§ Source text:
## start

AWS Partner Network (APN) Blog
How to Use AWS Transfer Family to Replace and Scale SFTP Servers
By Roger Simon, AWS Offering Solution Architect at DXC Technology
By Pierre Merle, Partner Solutions Architect at AWS
DXC Technology |
At DXC Technology, many clients are seen moving on-premises workloads to Amazon Web Services (AWS). However, some critical workloads may need to stay on-premises, leading to a hybrid architecture.
In the financial services domain, it’s a common architecture pattern to find shared services file servers that act as SFTP file server or FTP server.
Because these financial applications are not always API driven, data exchange using flat files remains the standard way to share information between applications, even when some of them have been migrated to AWS. While these shared services are not part of the customer’s core applications, they must be migrated with the same level of service.
The core application in this use case generates orders that need to be processed by various applications. If the data exchange process fails, this can lead to major issues for the business, such as delaying a launch or go-live date. It may also affect a customer’s overall migration success.
In this post, we will discuss how DXC addressed migrating this type of server using AWS services like AWS Transfer Family, Amazon Simple Storage Service (Amazon S3), and Amazon Elastic File System (Amazon EFS). We’ll also provide a step-by-step explanation of the proposed solution.
DXC Technology is an AWS Premier Tier Services Partner and AWS Managed Cloud Service Provider (MSP) that helps clients harness the power of innovation. DXC has AWS Competencies in Migration, SAP, and Internet of Things (IoT), and is a member of the AWS Well-Architected Partner Program.
Challenges
To perform a migration of this type, the usual approach is to “lift and shift” the existing solution on-premises, using a commodity server like an Amazon Elastic Compute Cloud (Amazon EC2) general purpose T2 or T3 instance with a virtualized SFTP server.
This is what initially happened in the customer’s case, and discussing expected requirements with them uncovered a few additional challenges.

## end

§ Data extract:
## start

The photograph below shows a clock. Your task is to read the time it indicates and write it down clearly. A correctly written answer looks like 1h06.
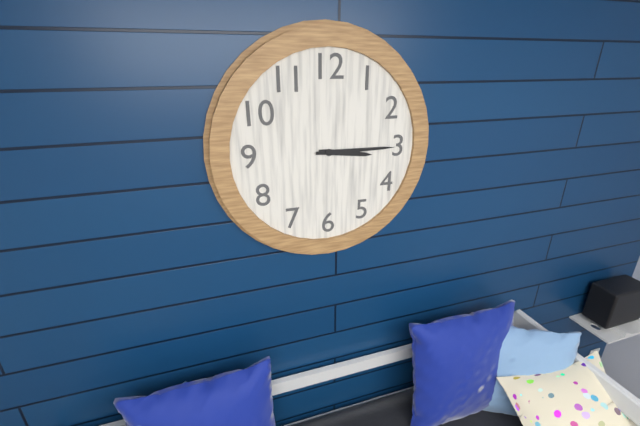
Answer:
3h15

## end

§ Complete the following:
1. List the areas in which, according to the SFTP migration post, DXC holds AWS Competencies.
2. Echo the SFTP migration post from the words "DXC Technology is" up to and including the words "Well-Architected Partner Program.".

§ Correct answers:
1.
Migration
SAP
Internet of Things (IoT)

2.
DXC Technology is an AWS Premier Tier Services Partner and AWS Managed Cloud Service Provider (MSP) that helps clients harness the power of innovation. DXC has AWS Competencies in Migration, SAP, and Internet of Things (IoT), and is a member of the AWS Well-Architected Partner Program.